Baseball has survived so much over its history, despite constant claims that it is perpetually “dying.” (This prediction “was first levied back in the 19th Century.) But the only two times it has been in actual mortal peril were in 1919 — when the Black Sox gambling scandal caused fans to lose faith in the games themselves — and in 1994, when a previous labor war forced the cancellation of the World Series. You can argue the game, for all its successes since then, hasn’t entirely recovered from 1994; it wasn’t long after that, after all, that the NFL took over from MLB as the clear American national pastime. The game has proven it can handle drug scandals, or disparity between small and large markets, or the “banging scheme” of the Astros. What always gets it in trouble, what can knock it out entirely, is when fights about money — even righteous ones, as the players could argue this coming one is — stop the games from even happening.

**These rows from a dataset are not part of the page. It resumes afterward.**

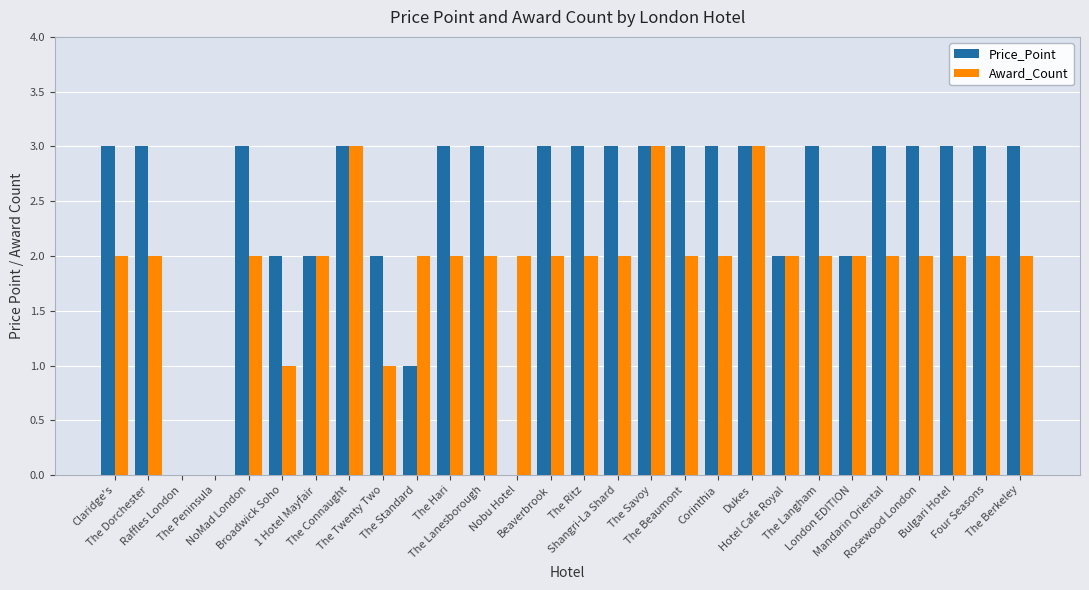

What is the sum of all Price_Point values?

68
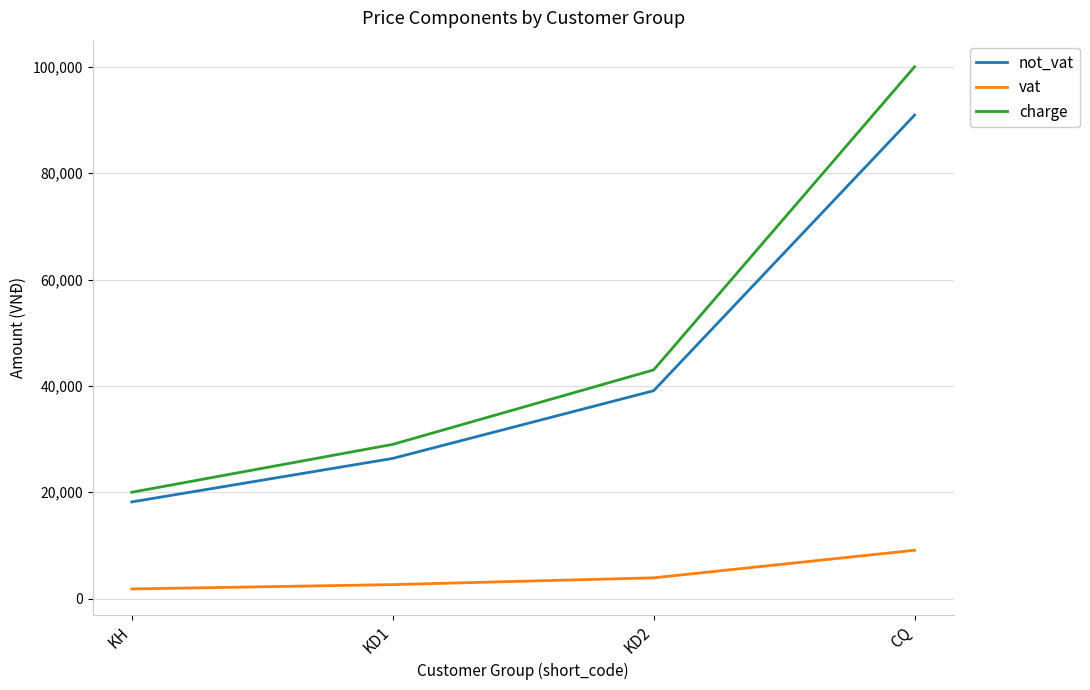

What is the maximum value shown in the chart?

100000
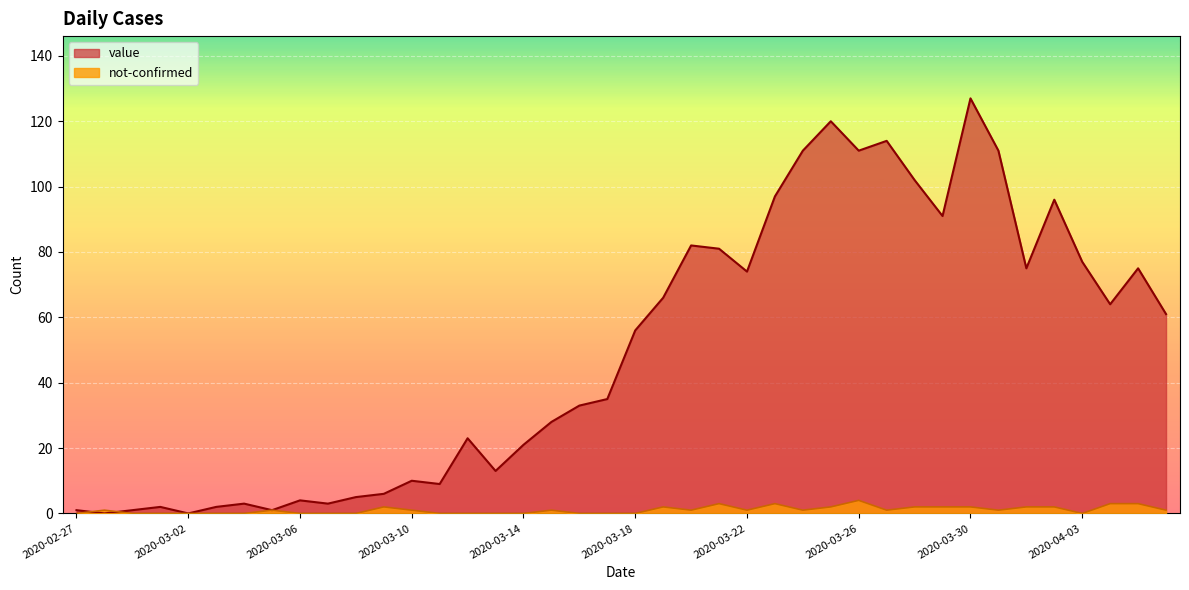

How many lines are shown in the chart?

2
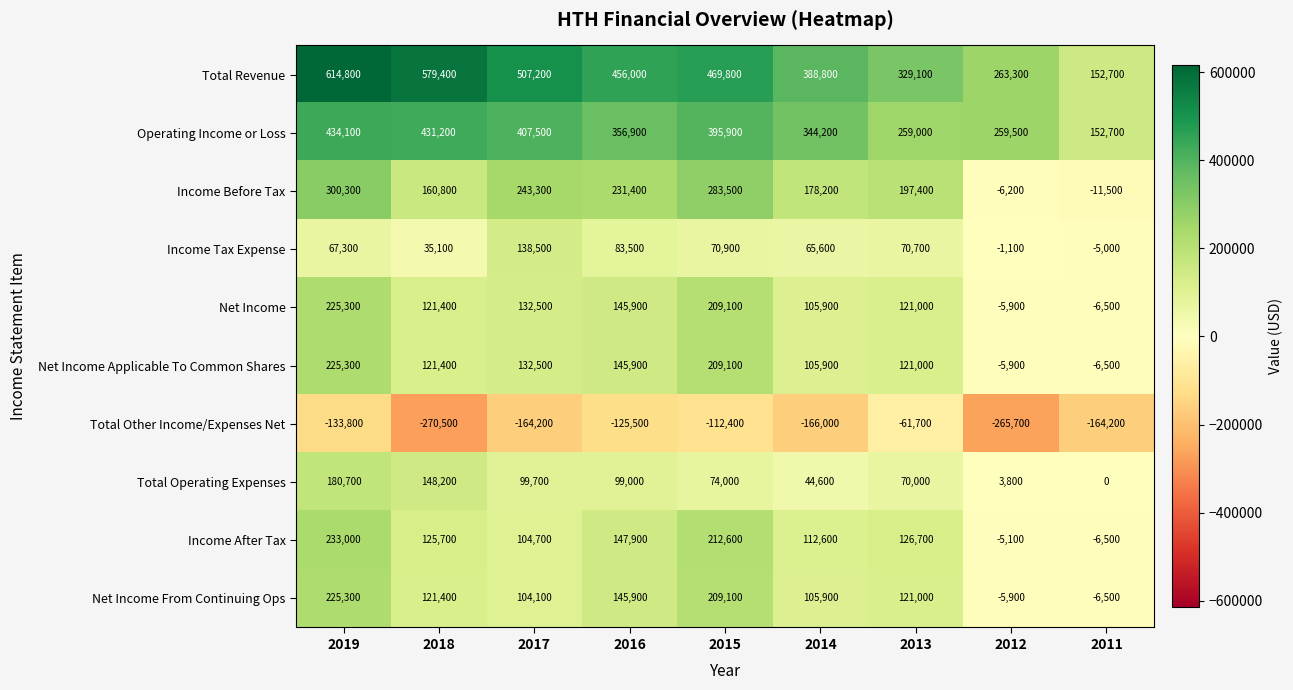

How many distinct data groups are displayed?

10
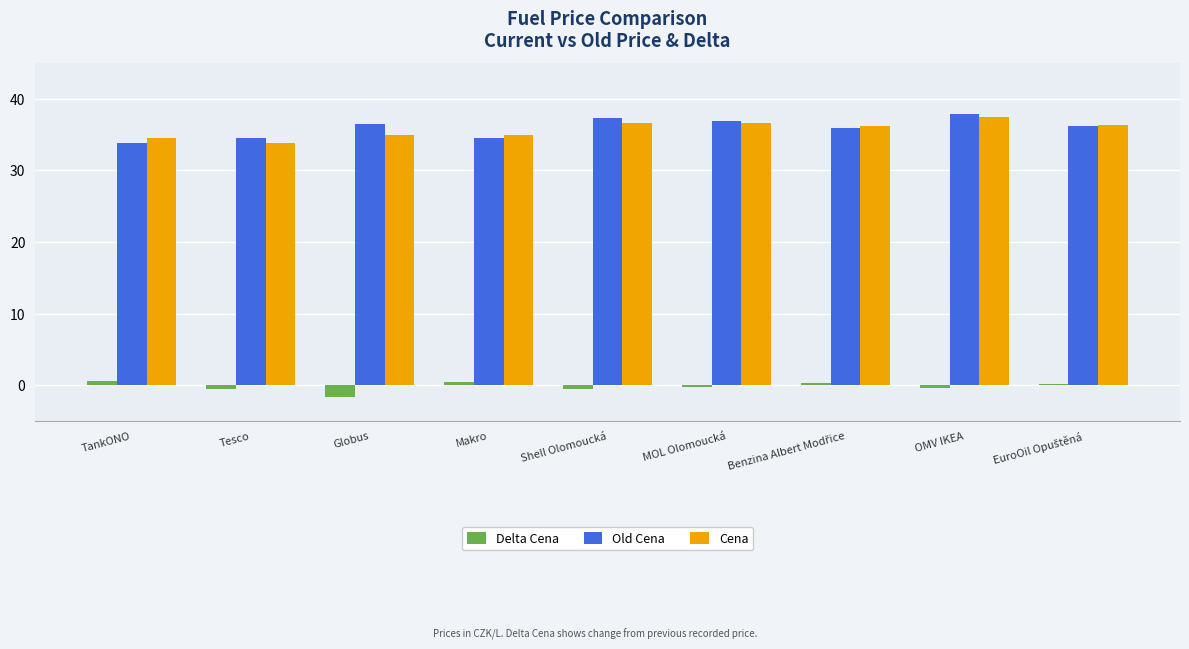

How many bars are there in total?

27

The danger of a self-implosion is particularly acute at a time when the country is still recovering from its own pains and suffering, and may have little patience for owners and players unable to put on a simple game. How much patience do you expect the average fan to have for a labor fight right now? After everything?
This summer is an incredible opportunity for Major League Baseball. The stands will be full, the spirits will be high, the beer will be cold. It could even be a pivot moment for the sport, which really could use one. But that labor fight lurks, a train at the end of the tunnel, waiting to pulverize all the good will the sport is about to generate. This is going to be a wonderful summer for baseball. It’s now on everyone involved in the sport not to screw up what comes after.